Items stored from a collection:
::::::::
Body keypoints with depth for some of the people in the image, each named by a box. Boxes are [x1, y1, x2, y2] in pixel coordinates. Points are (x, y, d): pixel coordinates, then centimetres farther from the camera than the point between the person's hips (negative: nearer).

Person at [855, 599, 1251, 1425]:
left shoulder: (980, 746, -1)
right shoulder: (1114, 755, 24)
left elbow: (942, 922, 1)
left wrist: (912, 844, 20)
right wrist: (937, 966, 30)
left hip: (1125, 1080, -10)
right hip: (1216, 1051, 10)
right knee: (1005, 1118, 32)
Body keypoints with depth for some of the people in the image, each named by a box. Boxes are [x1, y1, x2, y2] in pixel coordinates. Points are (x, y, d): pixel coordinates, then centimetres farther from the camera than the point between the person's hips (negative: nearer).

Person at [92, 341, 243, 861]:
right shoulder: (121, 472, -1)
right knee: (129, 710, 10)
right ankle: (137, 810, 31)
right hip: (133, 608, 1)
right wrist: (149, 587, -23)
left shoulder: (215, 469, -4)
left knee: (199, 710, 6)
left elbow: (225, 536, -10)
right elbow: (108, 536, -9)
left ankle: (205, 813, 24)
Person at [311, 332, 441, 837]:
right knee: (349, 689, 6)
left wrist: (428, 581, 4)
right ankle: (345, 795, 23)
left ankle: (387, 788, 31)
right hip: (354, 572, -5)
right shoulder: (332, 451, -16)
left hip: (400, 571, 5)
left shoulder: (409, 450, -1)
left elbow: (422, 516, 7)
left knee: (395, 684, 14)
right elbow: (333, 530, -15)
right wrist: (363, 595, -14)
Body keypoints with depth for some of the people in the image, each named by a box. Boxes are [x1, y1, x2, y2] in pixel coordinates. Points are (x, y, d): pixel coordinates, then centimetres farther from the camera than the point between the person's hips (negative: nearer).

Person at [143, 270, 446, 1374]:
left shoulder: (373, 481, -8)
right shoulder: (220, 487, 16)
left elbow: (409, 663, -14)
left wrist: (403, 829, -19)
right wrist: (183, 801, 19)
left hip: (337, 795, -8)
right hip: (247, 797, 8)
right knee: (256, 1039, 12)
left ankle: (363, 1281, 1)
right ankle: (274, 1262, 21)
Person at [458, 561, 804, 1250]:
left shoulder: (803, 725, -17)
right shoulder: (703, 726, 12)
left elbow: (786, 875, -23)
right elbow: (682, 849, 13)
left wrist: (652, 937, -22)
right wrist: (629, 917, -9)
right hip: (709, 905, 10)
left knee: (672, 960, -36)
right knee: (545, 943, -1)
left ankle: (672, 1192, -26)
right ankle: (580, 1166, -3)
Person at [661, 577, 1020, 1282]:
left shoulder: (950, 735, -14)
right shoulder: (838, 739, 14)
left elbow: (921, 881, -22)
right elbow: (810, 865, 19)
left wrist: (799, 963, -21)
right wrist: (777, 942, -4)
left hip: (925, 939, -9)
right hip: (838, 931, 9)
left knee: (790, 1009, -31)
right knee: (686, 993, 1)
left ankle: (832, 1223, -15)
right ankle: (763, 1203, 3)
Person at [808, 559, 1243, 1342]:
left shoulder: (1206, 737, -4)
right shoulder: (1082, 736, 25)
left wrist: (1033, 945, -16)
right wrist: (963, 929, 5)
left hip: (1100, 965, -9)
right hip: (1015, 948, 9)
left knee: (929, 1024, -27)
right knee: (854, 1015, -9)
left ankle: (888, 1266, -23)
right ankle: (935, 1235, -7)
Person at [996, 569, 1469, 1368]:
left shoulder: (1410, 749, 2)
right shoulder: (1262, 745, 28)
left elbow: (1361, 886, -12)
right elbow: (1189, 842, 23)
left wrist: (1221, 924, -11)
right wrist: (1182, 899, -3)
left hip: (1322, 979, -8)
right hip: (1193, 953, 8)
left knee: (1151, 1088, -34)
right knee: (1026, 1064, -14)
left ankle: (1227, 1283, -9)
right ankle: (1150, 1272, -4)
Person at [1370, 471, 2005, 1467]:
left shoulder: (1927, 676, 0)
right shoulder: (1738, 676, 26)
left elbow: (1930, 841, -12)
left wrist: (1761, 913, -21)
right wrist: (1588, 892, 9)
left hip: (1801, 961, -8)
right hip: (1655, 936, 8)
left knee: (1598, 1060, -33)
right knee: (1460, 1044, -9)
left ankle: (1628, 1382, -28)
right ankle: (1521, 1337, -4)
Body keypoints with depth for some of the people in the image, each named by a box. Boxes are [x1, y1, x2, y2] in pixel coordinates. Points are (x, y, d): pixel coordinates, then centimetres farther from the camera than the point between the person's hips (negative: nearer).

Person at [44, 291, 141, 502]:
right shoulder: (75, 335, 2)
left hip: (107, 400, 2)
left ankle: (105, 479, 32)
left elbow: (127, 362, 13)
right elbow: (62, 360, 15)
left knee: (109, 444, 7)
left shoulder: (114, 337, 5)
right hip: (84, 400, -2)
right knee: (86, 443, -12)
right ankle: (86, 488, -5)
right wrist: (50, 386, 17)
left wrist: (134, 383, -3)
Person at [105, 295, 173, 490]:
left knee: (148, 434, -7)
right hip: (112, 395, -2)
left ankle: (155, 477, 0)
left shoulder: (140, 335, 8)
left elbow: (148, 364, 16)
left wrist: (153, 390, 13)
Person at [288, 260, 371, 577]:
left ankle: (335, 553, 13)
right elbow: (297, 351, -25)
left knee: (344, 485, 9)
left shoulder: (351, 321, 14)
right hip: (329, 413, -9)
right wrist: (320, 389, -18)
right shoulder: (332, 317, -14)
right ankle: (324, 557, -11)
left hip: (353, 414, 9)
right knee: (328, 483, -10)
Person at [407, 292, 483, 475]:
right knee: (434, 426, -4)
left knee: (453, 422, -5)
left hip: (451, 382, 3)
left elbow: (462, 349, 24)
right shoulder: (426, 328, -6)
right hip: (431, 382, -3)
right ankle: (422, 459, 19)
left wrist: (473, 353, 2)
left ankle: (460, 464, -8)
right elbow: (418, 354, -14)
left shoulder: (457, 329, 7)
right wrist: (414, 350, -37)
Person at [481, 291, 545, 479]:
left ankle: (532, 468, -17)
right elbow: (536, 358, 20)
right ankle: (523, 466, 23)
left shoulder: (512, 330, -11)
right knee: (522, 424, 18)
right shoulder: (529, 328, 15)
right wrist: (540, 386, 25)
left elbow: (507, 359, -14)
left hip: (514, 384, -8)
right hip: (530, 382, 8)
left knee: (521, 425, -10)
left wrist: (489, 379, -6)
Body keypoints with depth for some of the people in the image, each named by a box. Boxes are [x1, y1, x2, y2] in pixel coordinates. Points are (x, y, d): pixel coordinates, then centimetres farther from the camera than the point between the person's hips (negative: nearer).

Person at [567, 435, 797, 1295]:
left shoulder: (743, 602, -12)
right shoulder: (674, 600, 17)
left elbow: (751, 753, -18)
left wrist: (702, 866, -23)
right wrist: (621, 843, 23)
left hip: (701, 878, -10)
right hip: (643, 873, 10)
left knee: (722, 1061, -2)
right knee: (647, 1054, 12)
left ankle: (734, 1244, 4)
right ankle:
::::::::
### [REQUIRED WORK]
Please render every line of the material above as a Markdown table with two columns, Row and Line, numbering each row and omitting blank lines.

### [TASK ANSWER]
| Row | Line |
|---|---|
| 1 | Body keypoints with depth for some of the people in the image, each named by a box. Boxes are [x1, y1, x2, y2] in pixel coordinates. Points are (x, y, d): pixel coordinates, then centimetres farther from the camera than the point between the person's hips (negative: nearer). |
| 2 | Person at [855, 599, 1251, 1425]: |
| 3 | left shoulder: (980, 746, -1) |
| 4 | right shoulder: (1114, 755, 24) |
| 5 | left elbow: (942, 922, 1) |
| 6 | left wrist: (912, 844, 20) |
| 7 | right wrist: (937, 966, 30) |
| 8 | left hip: (1125, 1080, -10) |
| 9 | right hip: (1216, 1051, 10) |
| 10 | right knee: (1005, 1118, 32) |
| 11 | Body keypoints with depth for some of the people in the image, each named by a box. Boxes are [x1, y1, x2, y2] in pixel coordinates. Points are (x, y, d): pixel coordinates, then centimetres farther from the camera than the point between the person's hips (negative: nearer). |
| 12 | Person at [92, 341, 243, 861]: |
| 13 | right shoulder: (121, 472, -1) |
| 14 | right knee: (129, 710, 10) |
| 15 | right ankle: (137, 810, 31) |
| 16 | right hip: (133, 608, 1) |
| 17 | right wrist: (149, 587, -23) |
| 18 | left shoulder: (215, 469, -4) |
| 19 | left knee: (199, 710, 6) |
| 20 | left elbow: (225, 536, -10) |
| 21 | right elbow: (108, 536, -9) |
| 22 | left ankle: (205, 813, 24) |
| 23 | Person at [311, 332, 441, 837]: |
| 24 | right knee: (349, 689, 6) |
| 25 | left wrist: (428, 581, 4) |
| 26 | right ankle: (345, 795, 23) |
| 27 | left ankle: (387, 788, 31) |
| 28 | right hip: (354, 572, -5) |
| 29 | right shoulder: (332, 451, -16) |
| 30 | left hip: (400, 571, 5) |
| 31 | left shoulder: (409, 450, -1) |
| 32 | left elbow: (422, 516, 7) |
| 33 | left knee: (395, 684, 14) |
| 34 | right elbow: (333, 530, -15) |
| 35 | right wrist: (363, 595, -14) |
| 36 | Body keypoints with depth for some of the people in the image, each named by a box. Boxes are [x1, y1, x2, y2] in pixel coordinates. Points are (x, y, d): pixel coordinates, then centimetres farther from the camera than the point between the person's hips (negative: nearer). |
| 37 | Person at [143, 270, 446, 1374]: |
| 38 | left shoulder: (373, 481, -8) |
| 39 | right shoulder: (220, 487, 16) |
| 40 | left elbow: (409, 663, -14) |
| 41 | left wrist: (403, 829, -19) |
| 42 | right wrist: (183, 801, 19) |
| 43 | left hip: (337, 795, -8) |
| 44 | right hip: (247, 797, 8) |
| 45 | right knee: (256, 1039, 12) |
| 46 | left ankle: (363, 1281, 1) |
| 47 | right ankle: (274, 1262, 21) |
| 48 | Person at [458, 561, 804, 1250]: |
| 49 | left shoulder: (803, 725, -17) |
| 50 | right shoulder: (703, 726, 12) |
| 51 | left elbow: (786, 875, -23) |
| 52 | right elbow: (682, 849, 13) |
| 53 | left wrist: (652, 937, -22) |
| 54 | right wrist: (629, 917, -9) |
| 55 | right hip: (709, 905, 10) |
| 56 | left knee: (672, 960, -36) |
| 57 | right knee: (545, 943, -1) |
| 58 | left ankle: (672, 1192, -26) |
| 59 | right ankle: (580, 1166, -3) |
| 60 | Person at [661, 577, 1020, 1282]: |
| 61 | left shoulder: (950, 735, -14) |
| 62 | right shoulder: (838, 739, 14) |
| 63 | left elbow: (921, 881, -22) |
| 64 | right elbow: (810, 865, 19) |
| 65 | left wrist: (799, 963, -21) |
| 66 | right wrist: (777, 942, -4) |
| 67 | left hip: (925, 939, -9) |
| 68 | right hip: (838, 931, 9) |
| 69 | left knee: (790, 1009, -31) |
| 70 | right knee: (686, 993, 1) |
| 71 | left ankle: (832, 1223, -15) |
| 72 | right ankle: (763, 1203, 3) |
| 73 | Person at [808, 559, 1243, 1342]: |
| 74 | left shoulder: (1206, 737, -4) |
| 75 | right shoulder: (1082, 736, 25) |
| 76 | left wrist: (1033, 945, -16) |
| 77 | right wrist: (963, 929, 5) |
| 78 | left hip: (1100, 965, -9) |
| 79 | right hip: (1015, 948, 9) |
| 80 | left knee: (929, 1024, -27) |
| 81 | right knee: (854, 1015, -9) |
| 82 | left ankle: (888, 1266, -23) |
| 83 | right ankle: (935, 1235, -7) |
| 84 | Person at [996, 569, 1469, 1368]: |
| 85 | left shoulder: (1410, 749, 2) |
| 86 | right shoulder: (1262, 745, 28) |
| 87 | left elbow: (1361, 886, -12) |
| 88 | right elbow: (1189, 842, 23) |
| 89 | left wrist: (1221, 924, -11) |
| 90 | right wrist: (1182, 899, -3) |
| 91 | left hip: (1322, 979, -8) |
| 92 | right hip: (1193, 953, 8) |
| 93 | left knee: (1151, 1088, -34) |
| 94 | right knee: (1026, 1064, -14) |
| 95 | left ankle: (1227, 1283, -9) |
| 96 | right ankle: (1150, 1272, -4) |
| 97 | Person at [1370, 471, 2005, 1467]: |
| 98 | left shoulder: (1927, 676, 0) |
| 99 | right shoulder: (1738, 676, 26) |
| 100 | left elbow: (1930, 841, -12) |
| 101 | left wrist: (1761, 913, -21) |
| 102 | right wrist: (1588, 892, 9) |
| 103 | left hip: (1801, 961, -8) |
| 104 | right hip: (1655, 936, 8) |
| 105 | left knee: (1598, 1060, -33) |
| 106 | right knee: (1460, 1044, -9) |
| 107 | left ankle: (1628, 1382, -28) |
| 108 | right ankle: (1521, 1337, -4) |
| 109 | Body keypoints with depth for some of the people in the image, each named by a box. Boxes are [x1, y1, x2, y2] in pixel coordinates. Points are (x, y, d): pixel coordinates, then centimetres farther from the camera than the point between the person's hips (negative: nearer). |
| 110 | Person at [44, 291, 141, 502]: |
| 111 | right shoulder: (75, 335, 2) |
| 112 | left hip: (107, 400, 2) |
| 113 | left ankle: (105, 479, 32) |
| 114 | left elbow: (127, 362, 13) |
| 115 | right elbow: (62, 360, 15) |
| 116 | left knee: (109, 444, 7) |
| 117 | left shoulder: (114, 337, 5) |
| 118 | right hip: (84, 400, -2) |
| 119 | right knee: (86, 443, -12) |
| 120 | right ankle: (86, 488, -5) |
| 121 | right wrist: (50, 386, 17) |
| 122 | left wrist: (134, 383, -3) |
| 123 | Person at [105, 295, 173, 490]: |
| 124 | left knee: (148, 434, -7) |
| 125 | right hip: (112, 395, -2) |
| 126 | left ankle: (155, 477, 0) |
| 127 | left shoulder: (140, 335, 8) |
| 128 | left elbow: (148, 364, 16) |
| 129 | left wrist: (153, 390, 13) |
| 130 | Person at [288, 260, 371, 577]: |
| 131 | left ankle: (335, 553, 13) |
| 132 | right elbow: (297, 351, -25) |
| 133 | left knee: (344, 485, 9) |
| 134 | left shoulder: (351, 321, 14) |
| 135 | right hip: (329, 413, -9) |
| 136 | right wrist: (320, 389, -18) |
| 137 | right shoulder: (332, 317, -14) |
| 138 | right ankle: (324, 557, -11) |
| 139 | left hip: (353, 414, 9) |
| 140 | right knee: (328, 483, -10) |
| 141 | Person at [407, 292, 483, 475]: |
| 142 | right knee: (434, 426, -4) |
| 143 | left knee: (453, 422, -5) |
| 144 | left hip: (451, 382, 3) |
| 145 | left elbow: (462, 349, 24) |
| 146 | right shoulder: (426, 328, -6) |
| 147 | right hip: (431, 382, -3) |
| 148 | right ankle: (422, 459, 19) |
| 149 | left wrist: (473, 353, 2) |
| 150 | left ankle: (460, 464, -8) |
| 151 | right elbow: (418, 354, -14) |
| 152 | left shoulder: (457, 329, 7) |
| 153 | right wrist: (414, 350, -37) |
| 154 | Person at [481, 291, 545, 479]: |
| 155 | left ankle: (532, 468, -17) |
| 156 | right elbow: (536, 358, 20) |
| 157 | right ankle: (523, 466, 23) |
| 158 | left shoulder: (512, 330, -11) |
| 159 | right knee: (522, 424, 18) |
| 160 | right shoulder: (529, 328, 15) |
| 161 | right wrist: (540, 386, 25) |
| 162 | left elbow: (507, 359, -14) |
| 163 | left hip: (514, 384, -8) |
| 164 | right hip: (530, 382, 8) |
| 165 | left knee: (521, 425, -10) |
| 166 | left wrist: (489, 379, -6) |
| 167 | Body keypoints with depth for some of the people in the image, each named by a box. Boxes are [x1, y1, x2, y2] in pixel coordinates. Points are (x, y, d): pixel coordinates, then centimetres farther from the camera than the point between the person's hips (negative: nearer). |
| 168 | Person at [567, 435, 797, 1295]: |
| 169 | left shoulder: (743, 602, -12) |
| 170 | right shoulder: (674, 600, 17) |
| 171 | left elbow: (751, 753, -18) |
| 172 | left wrist: (702, 866, -23) |
| 173 | right wrist: (621, 843, 23) |
| 174 | left hip: (701, 878, -10) |
| 175 | right hip: (643, 873, 10) |
| 176 | left knee: (722, 1061, -2) |
| 177 | right knee: (647, 1054, 12) |
| 178 | left ankle: (734, 1244, 4) |
| 179 | right ankle: |